How to complete this task | Can you reproduce the part of the air departure tax speech between "I start by welcoming" and "across the Parliament.", inclusive?

I start by welcoming the fact that Parliament is finally going to pass a law, almost 14 months after the Scottish Parliament elections last year. Apart from the Budget (Scotland) Bill, which is a legal necessity, this is the first piece of substantive legislation that will be completed in the current parliamentary session in all that time.
We are at the stage in the bill process at which veterans of stage 3 debates know that there is very little new to say. When a bill has been substantially amended at stage 2 or stage 3, there might be new issues to introduce, but where that does not apply, as in this case, we are effectively rerunning the arguments that we had in committee and during the stage 1 debate, when the bill achieved substantial support across the Parliament.
It is important to reiterate the point that the cabinet secretary just made: that if the bill is not passed, all that will happen is that the Scottish Government will not be able to collect any taxes on air travel. I do not think that any party in this Parliament thinks that that is a sensible outcome. Therefore, I hope that the whole Parliament will vote for the bill at decision time.
If the bill is not passed and the Government is not able to collect any revenue, the outcome will be no different from our passing the bill and eventually setting the rate at zero.
If the bill is not passed and the Government is not able to collect any revenue, the outcome will be no different from our passing the bill and eventually setting the rate at zero.
That is an interesting intervention from Mr Wightman. To be fair to the cabinet secretary, I do not think that even he is proposing to collect no revenue at all from ADT starting from next year. He might have an ambition to get there in the end, but I do not think that that is his ambition in the short term, so I think that we can all agree that it is desirable to pass the bill.
The bill will reintroduce the existing UK framework for air passenger duty but gives it a different title—the air departure tax. In other respects and in effect, it is the same as the tax that was there before. That approach was widely welcomed by stakeholders across the board, including the airlines and their management companies, which did not want an entirely new tax structure to be introduced.
Some changes have been made to the bill at stages 2 and 3. At stage 1, my colleague Adam Tomkins raised the question of the scope of the tax, because it is the norm in tax legislation across the UK that the scope of taxation is provided for in primary enactments. That is distinct from the setting of rates and bands, which is normally left to secondary legislation.
As introduced, the bill failed to meet that norm, in that it did not stipulate the exemptions to the definitions of chargeable passengers or aircraft. I was pleased to see that, at stage 2, the Scottish Government amended the bill to cure it of that defect, so it now stipulates the relevant exemptions. The one exception to that relates to the situation in the Highlands and Islands, where I appreciate that there are still unresolved questions around European Union state-aid rules that require clarification.

Recorded data |
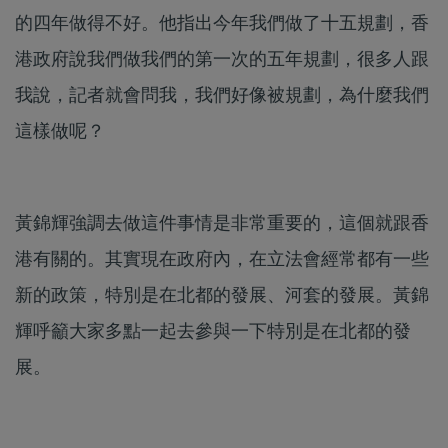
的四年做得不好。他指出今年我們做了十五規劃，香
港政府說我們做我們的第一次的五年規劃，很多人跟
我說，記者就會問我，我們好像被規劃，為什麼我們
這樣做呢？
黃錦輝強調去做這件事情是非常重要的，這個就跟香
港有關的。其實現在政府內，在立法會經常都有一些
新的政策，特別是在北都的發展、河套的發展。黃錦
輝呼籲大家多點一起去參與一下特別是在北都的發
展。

==

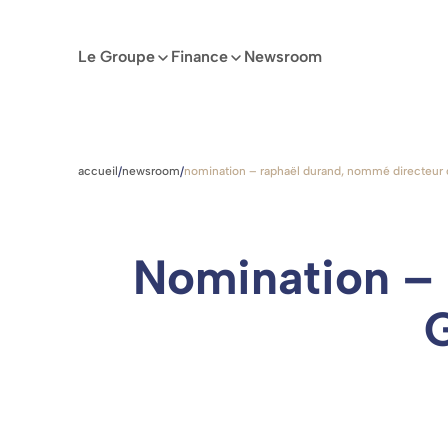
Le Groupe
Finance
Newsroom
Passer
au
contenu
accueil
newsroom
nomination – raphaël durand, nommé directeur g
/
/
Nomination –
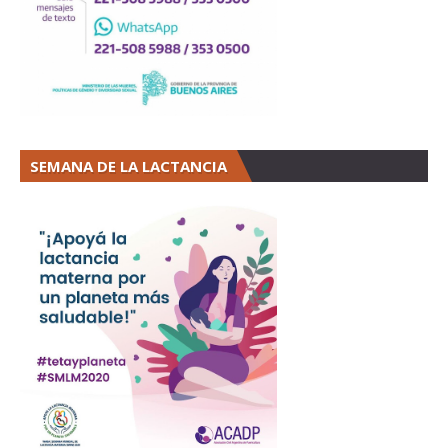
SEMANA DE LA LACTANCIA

Problem solution |
I start by welcoming the fact that Parliament is finally going to pass a law, almost 14 months after the Scottish Parliament elections last year. Apart from the Budget (Scotland) Bill, which is a legal necessity, this is the first piece of substantive legislation that will be completed in the current parliamentary session in all that time.
We are at the stage in the bill process at which veterans of stage 3 debates know that there is very little new to say. When a bill has been substantially amended at stage 2 or stage 3, there might be new issues to introduce, but where that does not apply, as in this case, we are effectively rerunning the arguments that we had in committee and during the stage 1 debate, when the bill achieved substantial support across the Parliament.